■ **REQUIREMENT**
Render the data below as a numbered list, starting at the line that contains "common name: Lovegrass" and ending at the line that contains "family: Thelephoraceae", both included, and leave out any blank lines.

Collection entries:
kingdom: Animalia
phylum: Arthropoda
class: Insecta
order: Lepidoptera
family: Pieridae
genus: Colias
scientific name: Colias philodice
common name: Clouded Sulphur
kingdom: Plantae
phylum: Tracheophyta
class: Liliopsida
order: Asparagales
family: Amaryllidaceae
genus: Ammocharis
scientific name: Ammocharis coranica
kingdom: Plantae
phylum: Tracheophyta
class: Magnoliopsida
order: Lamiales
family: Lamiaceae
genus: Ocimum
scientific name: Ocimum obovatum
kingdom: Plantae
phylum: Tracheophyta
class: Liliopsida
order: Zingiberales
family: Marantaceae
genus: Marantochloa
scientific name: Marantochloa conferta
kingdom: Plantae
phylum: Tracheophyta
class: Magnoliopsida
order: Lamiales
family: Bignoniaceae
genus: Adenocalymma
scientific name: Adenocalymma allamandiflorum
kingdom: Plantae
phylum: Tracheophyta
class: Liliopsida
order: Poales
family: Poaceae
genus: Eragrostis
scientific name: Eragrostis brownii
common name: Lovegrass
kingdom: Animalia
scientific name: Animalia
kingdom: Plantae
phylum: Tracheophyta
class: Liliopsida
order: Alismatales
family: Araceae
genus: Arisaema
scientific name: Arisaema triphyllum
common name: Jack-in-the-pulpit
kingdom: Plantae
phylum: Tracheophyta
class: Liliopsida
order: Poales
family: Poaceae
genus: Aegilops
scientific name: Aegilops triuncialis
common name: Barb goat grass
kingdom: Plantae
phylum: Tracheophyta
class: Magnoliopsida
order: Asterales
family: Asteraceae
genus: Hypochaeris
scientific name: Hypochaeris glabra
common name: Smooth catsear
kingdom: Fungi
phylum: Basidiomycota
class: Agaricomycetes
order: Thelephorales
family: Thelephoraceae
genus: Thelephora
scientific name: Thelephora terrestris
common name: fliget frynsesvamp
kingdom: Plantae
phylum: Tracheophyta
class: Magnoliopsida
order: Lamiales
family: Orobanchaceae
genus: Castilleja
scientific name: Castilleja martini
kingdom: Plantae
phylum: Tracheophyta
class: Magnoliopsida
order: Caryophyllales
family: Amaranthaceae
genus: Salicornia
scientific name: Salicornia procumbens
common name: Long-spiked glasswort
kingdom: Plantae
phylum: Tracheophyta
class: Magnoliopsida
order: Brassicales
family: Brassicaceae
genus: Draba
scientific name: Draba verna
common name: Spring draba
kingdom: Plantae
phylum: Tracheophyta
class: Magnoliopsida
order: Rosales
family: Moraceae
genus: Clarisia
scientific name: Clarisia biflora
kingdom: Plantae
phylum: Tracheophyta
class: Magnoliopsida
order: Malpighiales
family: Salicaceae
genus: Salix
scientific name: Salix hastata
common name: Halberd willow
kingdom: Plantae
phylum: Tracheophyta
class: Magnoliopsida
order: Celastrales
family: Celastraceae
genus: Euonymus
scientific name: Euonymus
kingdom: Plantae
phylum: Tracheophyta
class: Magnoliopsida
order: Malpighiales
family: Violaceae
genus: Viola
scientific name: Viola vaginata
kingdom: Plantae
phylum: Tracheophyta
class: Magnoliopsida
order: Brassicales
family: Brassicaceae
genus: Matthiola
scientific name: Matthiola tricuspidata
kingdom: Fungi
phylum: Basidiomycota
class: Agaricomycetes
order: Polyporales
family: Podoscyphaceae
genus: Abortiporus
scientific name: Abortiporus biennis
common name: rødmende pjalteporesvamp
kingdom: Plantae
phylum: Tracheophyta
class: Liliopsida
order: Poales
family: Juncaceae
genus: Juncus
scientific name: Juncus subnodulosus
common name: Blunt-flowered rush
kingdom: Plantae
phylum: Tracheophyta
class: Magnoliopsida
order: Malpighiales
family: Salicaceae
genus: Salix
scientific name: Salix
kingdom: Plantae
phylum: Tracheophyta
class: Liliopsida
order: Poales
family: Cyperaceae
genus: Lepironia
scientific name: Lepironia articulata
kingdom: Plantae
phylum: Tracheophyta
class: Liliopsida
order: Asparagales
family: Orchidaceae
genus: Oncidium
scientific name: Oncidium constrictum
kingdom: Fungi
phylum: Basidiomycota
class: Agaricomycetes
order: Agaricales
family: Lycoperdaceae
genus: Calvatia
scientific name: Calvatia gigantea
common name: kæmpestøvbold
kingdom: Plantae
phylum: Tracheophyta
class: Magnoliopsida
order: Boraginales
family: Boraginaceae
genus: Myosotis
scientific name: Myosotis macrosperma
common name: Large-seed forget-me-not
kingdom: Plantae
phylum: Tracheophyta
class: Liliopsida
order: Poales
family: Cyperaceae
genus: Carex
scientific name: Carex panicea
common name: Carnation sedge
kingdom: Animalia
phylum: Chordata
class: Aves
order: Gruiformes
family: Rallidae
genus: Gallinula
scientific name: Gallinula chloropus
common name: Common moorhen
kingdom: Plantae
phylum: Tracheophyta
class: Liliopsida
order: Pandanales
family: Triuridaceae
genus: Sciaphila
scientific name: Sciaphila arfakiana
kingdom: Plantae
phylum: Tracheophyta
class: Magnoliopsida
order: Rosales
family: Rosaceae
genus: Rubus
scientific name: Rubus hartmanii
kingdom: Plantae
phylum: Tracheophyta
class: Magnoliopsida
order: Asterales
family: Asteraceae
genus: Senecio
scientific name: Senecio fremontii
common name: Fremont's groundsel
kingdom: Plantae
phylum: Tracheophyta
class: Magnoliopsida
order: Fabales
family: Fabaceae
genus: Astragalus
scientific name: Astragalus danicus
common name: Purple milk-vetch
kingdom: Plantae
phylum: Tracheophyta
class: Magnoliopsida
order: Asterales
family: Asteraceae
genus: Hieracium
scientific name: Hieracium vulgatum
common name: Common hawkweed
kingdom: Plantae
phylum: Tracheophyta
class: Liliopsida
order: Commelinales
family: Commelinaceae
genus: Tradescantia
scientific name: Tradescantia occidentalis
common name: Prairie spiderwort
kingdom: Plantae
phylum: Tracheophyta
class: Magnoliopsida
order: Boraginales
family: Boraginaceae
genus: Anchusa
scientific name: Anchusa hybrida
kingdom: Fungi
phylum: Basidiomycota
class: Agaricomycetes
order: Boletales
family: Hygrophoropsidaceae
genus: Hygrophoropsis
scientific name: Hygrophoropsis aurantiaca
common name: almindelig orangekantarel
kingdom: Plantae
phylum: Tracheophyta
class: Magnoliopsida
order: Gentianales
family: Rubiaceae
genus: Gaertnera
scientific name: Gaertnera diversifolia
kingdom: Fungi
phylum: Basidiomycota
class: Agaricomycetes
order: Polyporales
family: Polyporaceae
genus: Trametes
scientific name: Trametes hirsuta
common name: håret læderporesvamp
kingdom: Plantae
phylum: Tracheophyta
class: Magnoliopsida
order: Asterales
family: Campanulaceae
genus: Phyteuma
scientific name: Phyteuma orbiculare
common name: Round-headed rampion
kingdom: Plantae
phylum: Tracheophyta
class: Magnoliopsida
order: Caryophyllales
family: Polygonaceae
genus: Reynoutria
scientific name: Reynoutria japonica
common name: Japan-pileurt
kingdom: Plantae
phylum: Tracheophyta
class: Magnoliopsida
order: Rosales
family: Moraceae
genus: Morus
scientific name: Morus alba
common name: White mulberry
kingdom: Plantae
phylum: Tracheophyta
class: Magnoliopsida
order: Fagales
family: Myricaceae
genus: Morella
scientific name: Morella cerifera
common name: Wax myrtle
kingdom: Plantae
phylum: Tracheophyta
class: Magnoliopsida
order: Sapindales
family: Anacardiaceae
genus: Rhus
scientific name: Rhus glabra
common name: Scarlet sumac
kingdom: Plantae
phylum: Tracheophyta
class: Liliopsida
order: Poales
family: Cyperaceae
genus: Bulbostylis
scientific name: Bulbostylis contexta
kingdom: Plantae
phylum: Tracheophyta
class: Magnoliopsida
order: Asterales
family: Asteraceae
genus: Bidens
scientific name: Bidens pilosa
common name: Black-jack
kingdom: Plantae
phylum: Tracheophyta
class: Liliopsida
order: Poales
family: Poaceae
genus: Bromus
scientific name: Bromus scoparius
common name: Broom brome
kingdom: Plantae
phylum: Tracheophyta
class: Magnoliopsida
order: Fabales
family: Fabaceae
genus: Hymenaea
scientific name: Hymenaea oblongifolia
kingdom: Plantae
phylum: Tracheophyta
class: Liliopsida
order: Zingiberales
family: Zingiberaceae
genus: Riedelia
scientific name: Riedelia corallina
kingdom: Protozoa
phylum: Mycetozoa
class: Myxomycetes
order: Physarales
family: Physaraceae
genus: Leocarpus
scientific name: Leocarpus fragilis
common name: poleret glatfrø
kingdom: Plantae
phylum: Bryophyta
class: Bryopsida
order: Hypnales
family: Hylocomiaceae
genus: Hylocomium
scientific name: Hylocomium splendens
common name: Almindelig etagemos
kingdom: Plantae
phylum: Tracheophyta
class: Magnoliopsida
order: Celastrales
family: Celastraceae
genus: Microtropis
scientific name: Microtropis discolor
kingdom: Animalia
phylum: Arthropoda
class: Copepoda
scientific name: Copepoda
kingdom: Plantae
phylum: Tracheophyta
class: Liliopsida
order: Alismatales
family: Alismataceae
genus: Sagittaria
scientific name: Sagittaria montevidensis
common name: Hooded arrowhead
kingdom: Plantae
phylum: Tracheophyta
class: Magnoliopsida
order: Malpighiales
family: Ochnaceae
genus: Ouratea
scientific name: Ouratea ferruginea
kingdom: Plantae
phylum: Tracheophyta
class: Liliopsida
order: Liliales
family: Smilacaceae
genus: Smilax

■ **COMPLETED TASK**
1. common name: Lovegrass
2. kingdom: Animalia
3. scientific name: Animalia
4. kingdom: Plantae
5. phylum: Tracheophyta
6. class: Liliopsida
7. order: Alismatales
8. family: Araceae
9. genus: Arisaema
10. scientific name: Arisaema triphyllum
11. common name: Jack-in-the-pulpit
12. kingdom: Plantae
13. phylum: Tracheophyta
14. class: Liliopsida
15. order: Poales
16. family: Poaceae
17. genus: Aegilops
18. scientific name: Aegilops triuncialis
19. common name: Barb goat grass
20. kingdom: Plantae
21. phylum: Tracheophyta
22. class: Magnoliopsida
23. order: Asterales
24. family: Asteraceae
25. genus: Hypochaeris
26. scientific name: Hypochaeris glabra
27. common name: Smooth catsear
28. kingdom: Fungi
29. phylum: Basidiomycota
30. class: Agaricomycetes
31. order: Thelephorales
32. family: Thelephoraceae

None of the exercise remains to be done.